Work request: Count every line in the entries that contains "APERTURE". Report that count alone.

Data for the task:
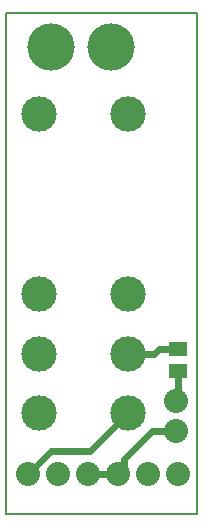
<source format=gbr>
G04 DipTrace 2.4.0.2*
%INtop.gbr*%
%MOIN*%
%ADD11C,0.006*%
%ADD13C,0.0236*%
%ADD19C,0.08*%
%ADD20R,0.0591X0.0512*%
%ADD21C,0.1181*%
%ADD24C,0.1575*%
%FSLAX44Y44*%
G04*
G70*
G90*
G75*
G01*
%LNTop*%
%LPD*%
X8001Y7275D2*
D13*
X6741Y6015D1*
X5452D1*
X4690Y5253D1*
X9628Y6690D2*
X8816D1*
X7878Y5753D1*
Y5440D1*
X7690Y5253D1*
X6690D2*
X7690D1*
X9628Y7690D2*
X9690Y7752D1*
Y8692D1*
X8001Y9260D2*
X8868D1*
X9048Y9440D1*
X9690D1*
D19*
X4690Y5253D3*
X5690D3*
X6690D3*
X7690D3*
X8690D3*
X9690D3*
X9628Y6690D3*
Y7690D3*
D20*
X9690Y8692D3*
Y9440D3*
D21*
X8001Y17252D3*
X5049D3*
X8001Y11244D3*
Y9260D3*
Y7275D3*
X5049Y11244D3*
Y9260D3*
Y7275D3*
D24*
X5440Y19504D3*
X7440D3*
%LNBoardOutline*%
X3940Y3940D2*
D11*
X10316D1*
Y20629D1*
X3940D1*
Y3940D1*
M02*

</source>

--

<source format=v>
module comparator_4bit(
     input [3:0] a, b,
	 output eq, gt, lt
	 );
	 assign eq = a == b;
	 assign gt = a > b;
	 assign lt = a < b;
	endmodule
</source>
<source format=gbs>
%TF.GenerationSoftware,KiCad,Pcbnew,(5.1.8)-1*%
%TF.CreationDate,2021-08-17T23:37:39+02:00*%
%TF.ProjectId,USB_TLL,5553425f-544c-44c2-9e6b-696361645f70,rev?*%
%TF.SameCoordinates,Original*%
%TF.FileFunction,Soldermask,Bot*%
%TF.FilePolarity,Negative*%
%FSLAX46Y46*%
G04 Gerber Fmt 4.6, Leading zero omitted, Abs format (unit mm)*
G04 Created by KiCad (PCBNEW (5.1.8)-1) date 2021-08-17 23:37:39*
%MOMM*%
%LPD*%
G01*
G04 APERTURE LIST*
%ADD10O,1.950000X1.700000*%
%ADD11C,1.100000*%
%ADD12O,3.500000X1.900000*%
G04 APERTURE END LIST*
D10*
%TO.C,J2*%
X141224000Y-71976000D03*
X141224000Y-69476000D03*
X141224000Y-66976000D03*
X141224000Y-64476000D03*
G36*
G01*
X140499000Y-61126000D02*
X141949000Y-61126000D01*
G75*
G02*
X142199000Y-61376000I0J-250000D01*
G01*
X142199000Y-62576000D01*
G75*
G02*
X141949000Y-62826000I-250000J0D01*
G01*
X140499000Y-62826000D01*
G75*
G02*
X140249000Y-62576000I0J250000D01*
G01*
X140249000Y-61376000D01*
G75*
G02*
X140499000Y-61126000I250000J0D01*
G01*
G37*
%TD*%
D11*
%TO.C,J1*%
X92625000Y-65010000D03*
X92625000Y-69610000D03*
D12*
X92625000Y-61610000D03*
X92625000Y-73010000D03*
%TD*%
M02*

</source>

* * *

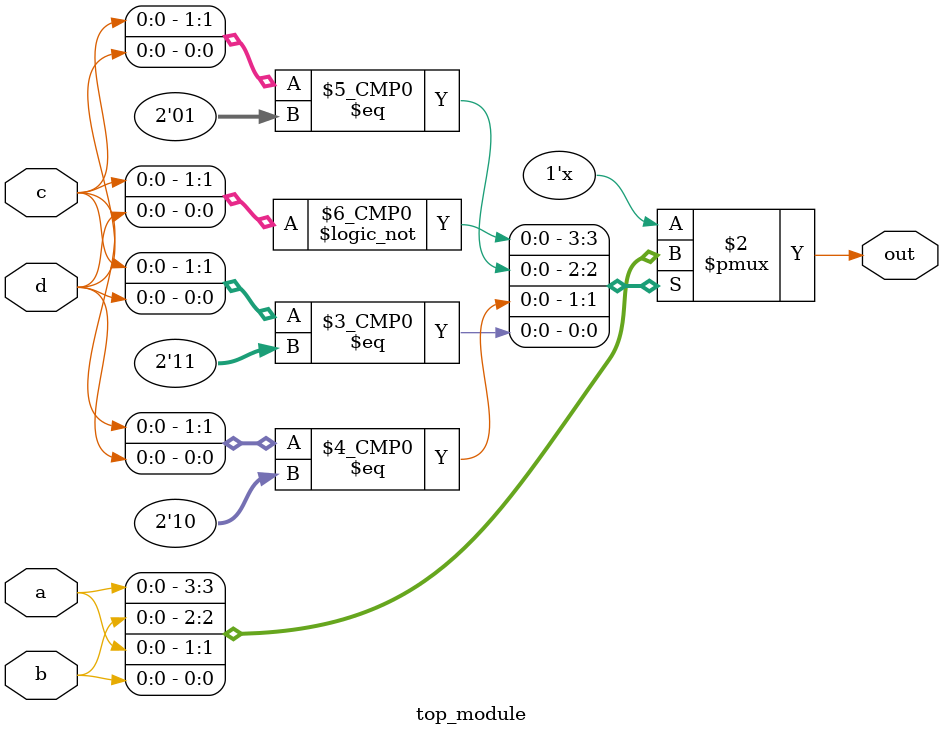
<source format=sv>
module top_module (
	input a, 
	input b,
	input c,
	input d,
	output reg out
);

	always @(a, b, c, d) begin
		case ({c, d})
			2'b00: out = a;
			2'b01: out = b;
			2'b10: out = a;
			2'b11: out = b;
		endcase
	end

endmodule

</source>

Solution: 2